**GOAL OF THE EXERCISE**
Write the lines out again, from the top of the material to the line containing "Figure 9. Forecast", pictures excluded.

**STORED DATA**
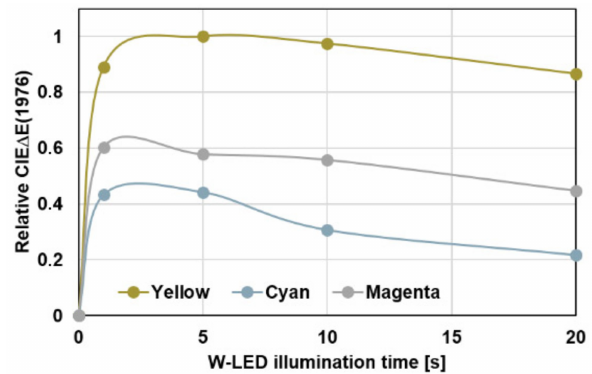
Figure 8. Colorization of C, M and Y VIS-trigger-able photochromic printing layers as a function of the illumination duration using the white light LED (W-LED) light source of the Samsung S4 mini smartphone device.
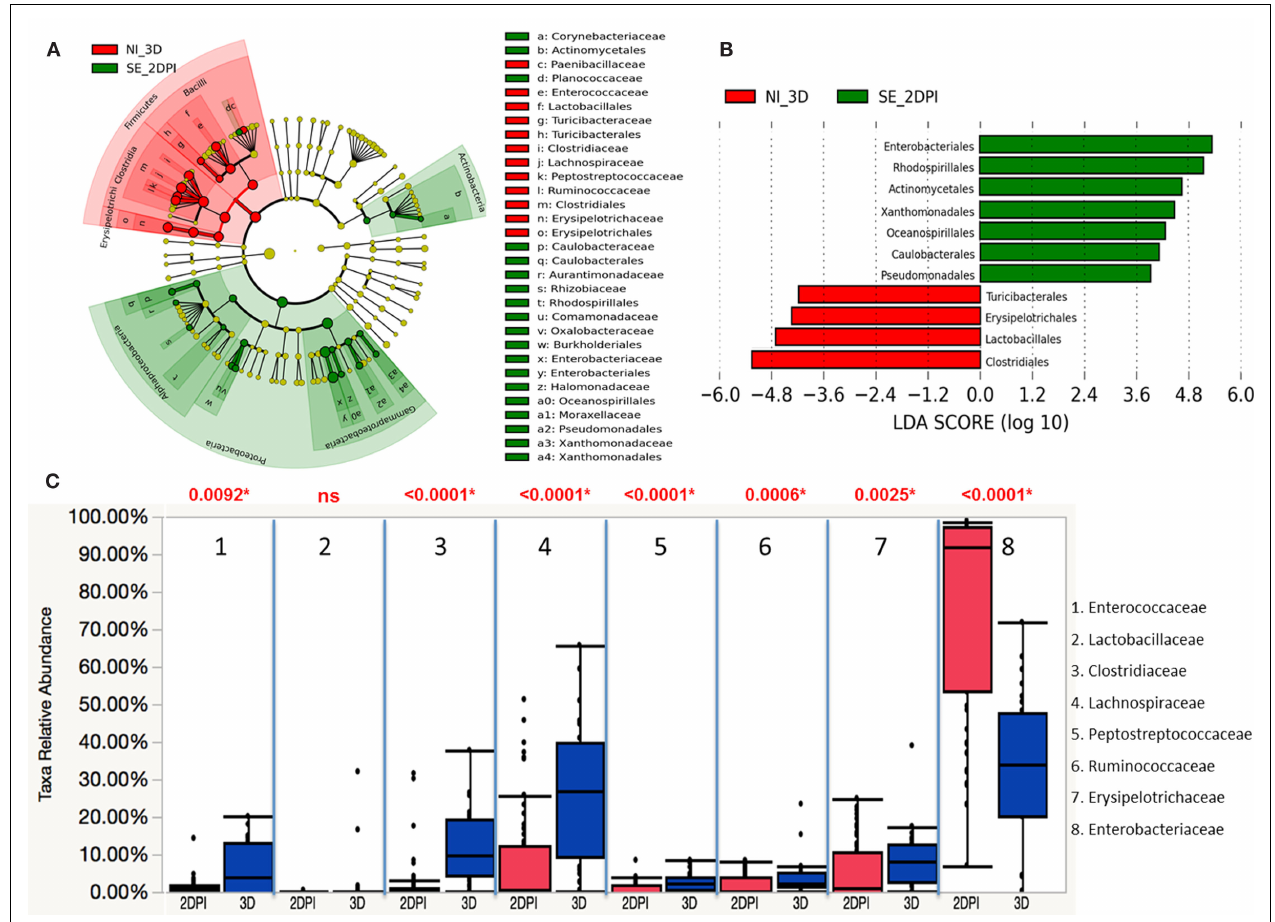
FIGURE 11 | Differential abundances of cecal microbial communities between infected and non-infected group at 2DPI . (A) Taxonomic cladogram generated from LefSe analysis showing significant difference in microbiota profile of non-infected (red) and S. Enteritidis-infected (green) at early days post infection (2DPI). (B) Differently abundant taxa detected with cut-off value of linear discriminant analysis (LDA) score > 2.0. Non-infected enriched taxa are indicated with negative LDA score (red) and taxa enriched in S. Enteritidis-infected have positive LDA score (green). (C) Comparison of relative abundance levels of cecal microbiota at family level in treatment group was evaluated. The boxplot shows the quartiles above and below the median with dark line at center of the box denoting median, black dots showing the outlier. The respective p value for each family group is reported using Wilcoxon rank sum test. Abbreviation: NI_3D, non-infected chicks at 3 days old; SE_2DPI, S. Enteritidis-infected chicks at 2 days post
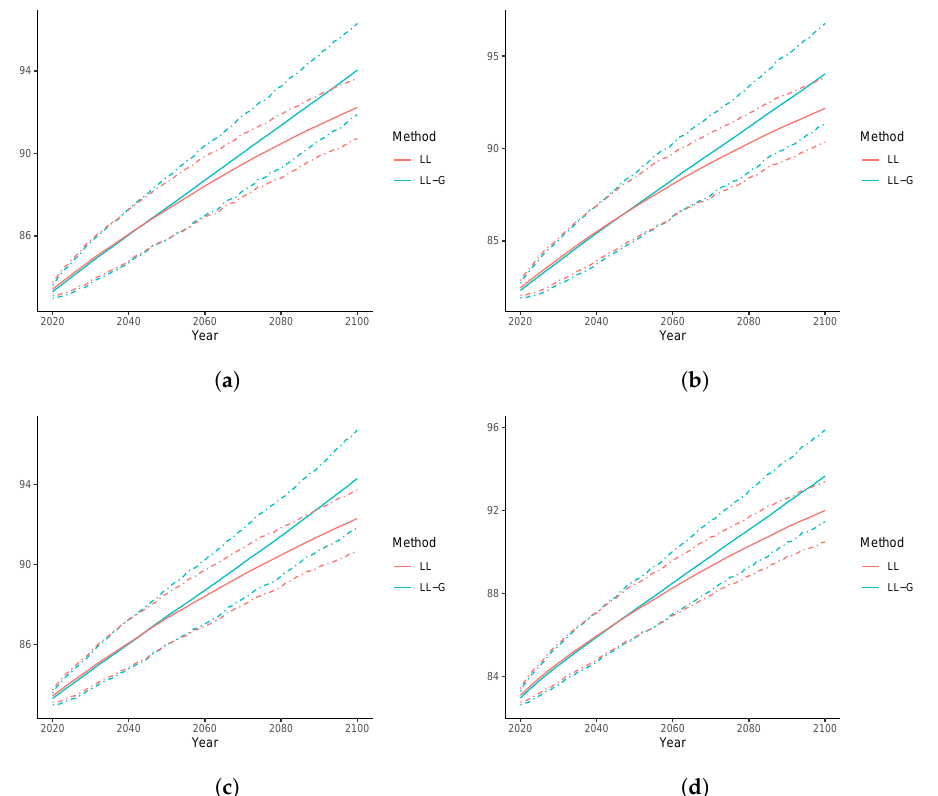
Figure 9. Forecast e 0 over 2020–2100, Multi-population models: ( a ) Australia; ( b ) Canada; ( c ) Spain; ( d )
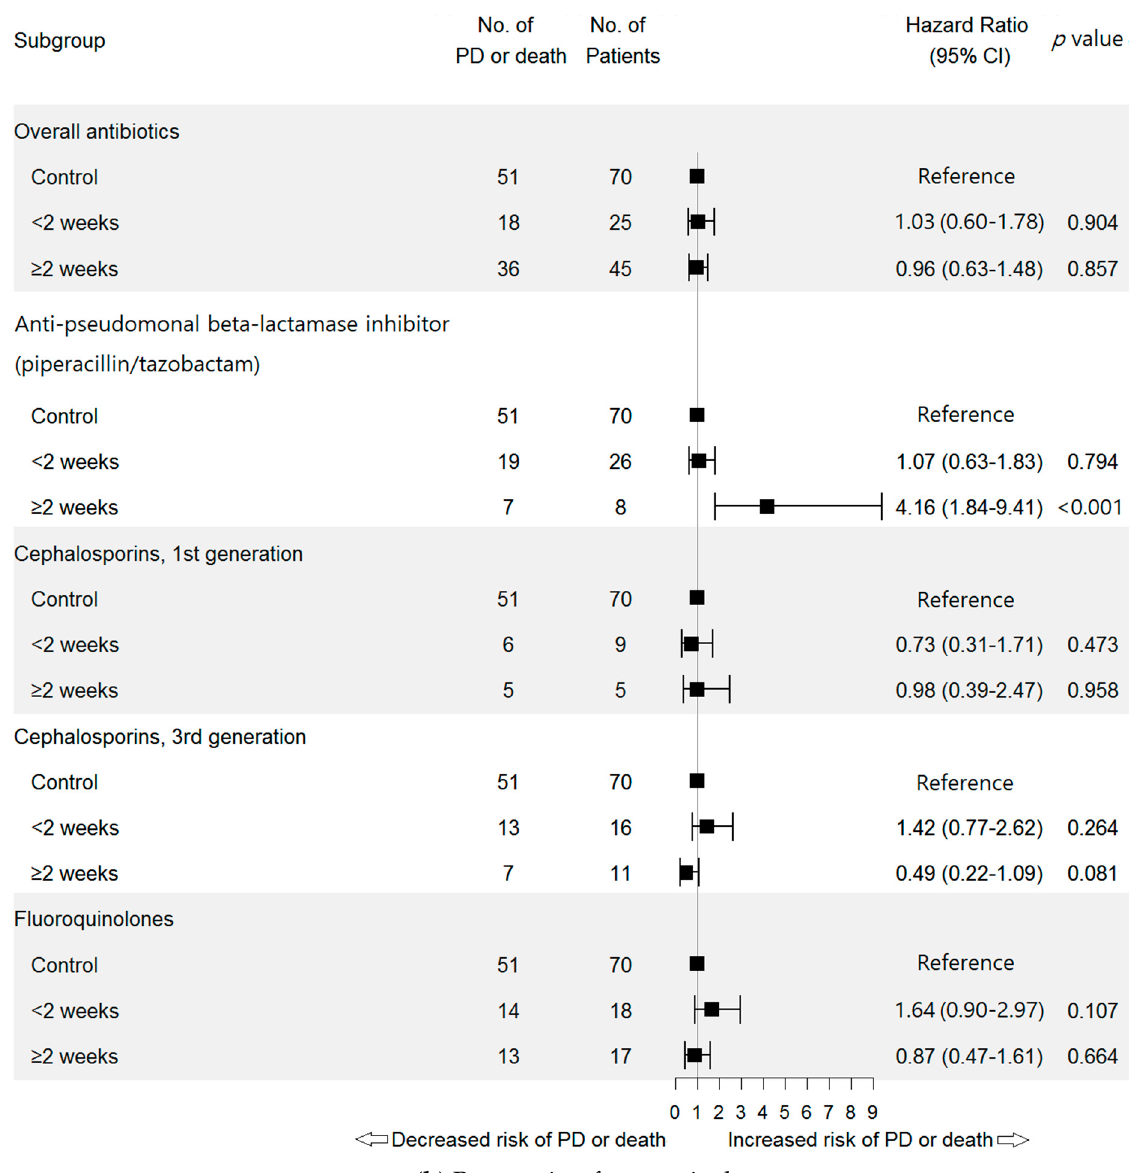
Figure 3. Hazard ratios for overall survival ( a ) and progression-free survival ( b ) by antibiotic days of therapy (DOT). Each control refers to the patients who have not used antibiotics (NoABX). Anti-tuberculosis medications, beta-lactamase inhibitors, carbapenem (meropenem), second-generation cephalosporins, fourth-generation cephalosporin (cefepime), glycopeptides, imidazole (metronidazole), macrolides, sulfamethoxazole/trimethoprim and tetracycline (doxycycline) were not included in this forest plot due to small sample sizes (<5). Abbreviations: No., number; PD, progression of disease.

**WRITTEN ANSWER**
Figure 8. Colorization of C, M and Y VIS-trigger-able photochromic printing layers as a function of the illumination duration using the white light LED (W-LED) light source of the Samsung S4 mini smartphone device.
FIGURE 11 | Differential abundances of cecal microbial communities between infected and non-infected group at 2DPI . (A) Taxonomic cladogram generated from LefSe analysis showing significant difference in microbiota profile of non-infected (red) and S. Enteritidis-infected (green) at early days post infection (2DPI). (B) Differently abundant taxa detected with cut-off value of linear discriminant analysis (LDA) score > 2.0. Non-infected enriched taxa are indicated with negative LDA score (red) and taxa enriched in S. Enteritidis-infected have positive LDA score (green). (C) Comparison of relative abundance levels of cecal microbiota at family level in treatment group was evaluated. The boxplot shows the quartiles above and below the median with dark line at center of the box denoting median, black dots showing the outlier. The respective p value for each family group is reported using Wilcoxon rank sum test. Abbreviation: NI_3D, non-infected chicks at 3 days old; SE_2DPI, S. Enteritidis-infected chicks at 2 days post
Figure 9. Forecast e 0 over 2020–2100, Multi-population models: ( a ) Australia; ( b ) Canada; ( c ) Spain; ( d )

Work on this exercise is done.